Southern Africa, where the burden of HIV is the highest, has a mix of effective and ineffective HIV laws, but very few countries have so far introduced legislation that criminalises HIV transmission.

However, Michaela Clayton, executive director of the AIDS and Rights Alliance of Southern Africa, told delegates that in Malawi, a bill with very broad provisions for criminalising transmission, including from mother-to-child, is currently being debated. If found guilty under the proposed law, an HIV-positive person could face imprisonment of up to 14 years. Mozambique is considering passing similar legislation.

"Bad laws can spread the virus"

Speakers agreed that the intentional and malevolent infection of another person is a criminal offence, but warned about the difficulty of drawing a line between criminal and non-criminal transmission.

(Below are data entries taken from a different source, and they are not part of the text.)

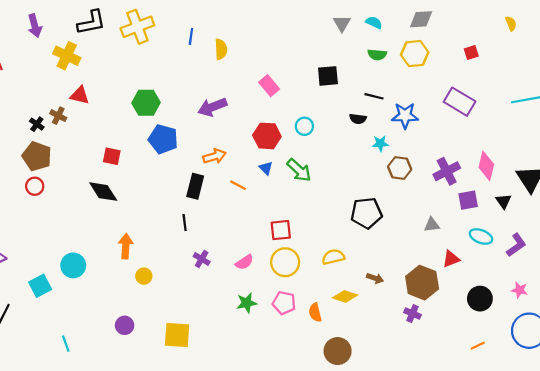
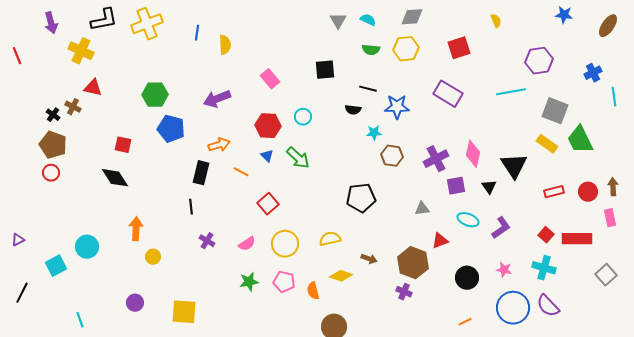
red square: (471, 52) -> (459, 48), size x1.6
red square: (281, 230) -> (268, 204), moved, turned -35

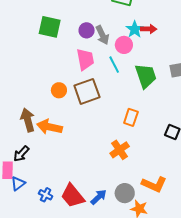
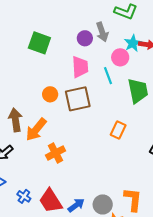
green square: (50, 27) -> (39, 43), moved
gray arrow: (102, 35) -> (102, 32), moved
orange arrow: (49, 127) -> (36, 129), turned -70
orange cross: (120, 150) -> (56, 153), moved
orange L-shape: (154, 184) -> (133, 199), turned -115

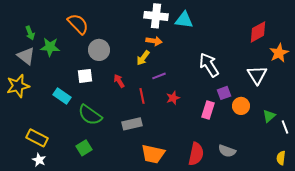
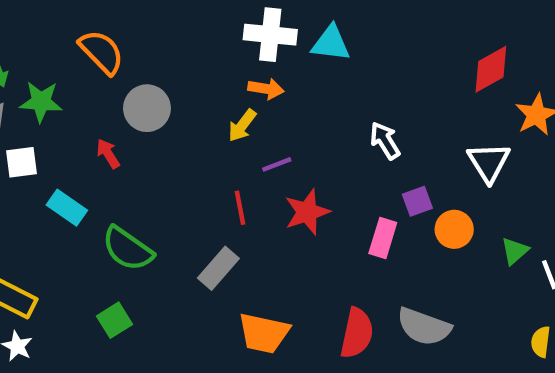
white arrow: (209, 65) -> (385, 141), size x0.7
white square: (85, 76) -> (22, 162), moved
red arrow: (119, 81) -> (108, 154), moved
red star: (173, 98) -> (307, 212), size x1.5
gray rectangle: (132, 124) -> (218, 268), turned -36
gray semicircle: (227, 151) -> (424, 327), size x1.4

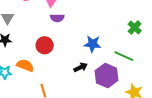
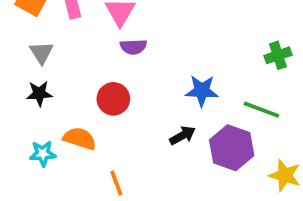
green cross: (135, 27) -> (278, 55), turned 32

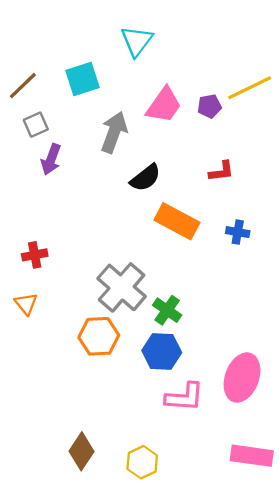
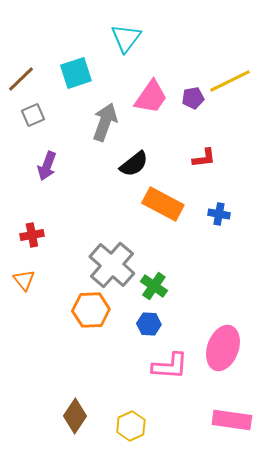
purple arrow: (51, 159) -> (47, 166), moved
blue hexagon: (162, 351) -> (149, 324), size x0.7

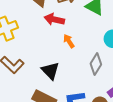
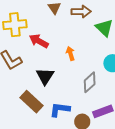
red arrow: (54, 19) -> (39, 41), moved

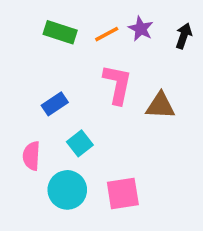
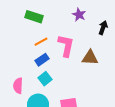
orange line: (107, 34) -> (41, 42), moved
black arrow: (184, 36) -> (103, 28), moved
blue rectangle: (55, 104) -> (42, 60), moved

Julian Hows, from the Global Network of People living with HIV/AIDS, urged delegates to consider the effect of criminalisation laws on HIV-positive people. He said they created "fear and confusion" and made people living with the virus feel like criminals.

"Criminal law is simply the wrong framework for dealing with HIV transmission," Cameron commented. "Everywhere it has been tried, it has been counterproductive and applied unjustly."

Instead of preventing HIV, criminalisation fuels stigma and discourages people from getting tested, disclosing their status to partners or accessing treatment.

Criminalisation is often positioned as a way of protecting women, but Clayton pointed out that because women test for HIV in greater numbers than men, it is women who were more likely to be arrested and prosecuted. She also warned that the laws would create mistrust between people living with HIV and health care providers.

"Just like faulty condoms or unsafe medical supplies, bad laws can spread the virus," Cameron said.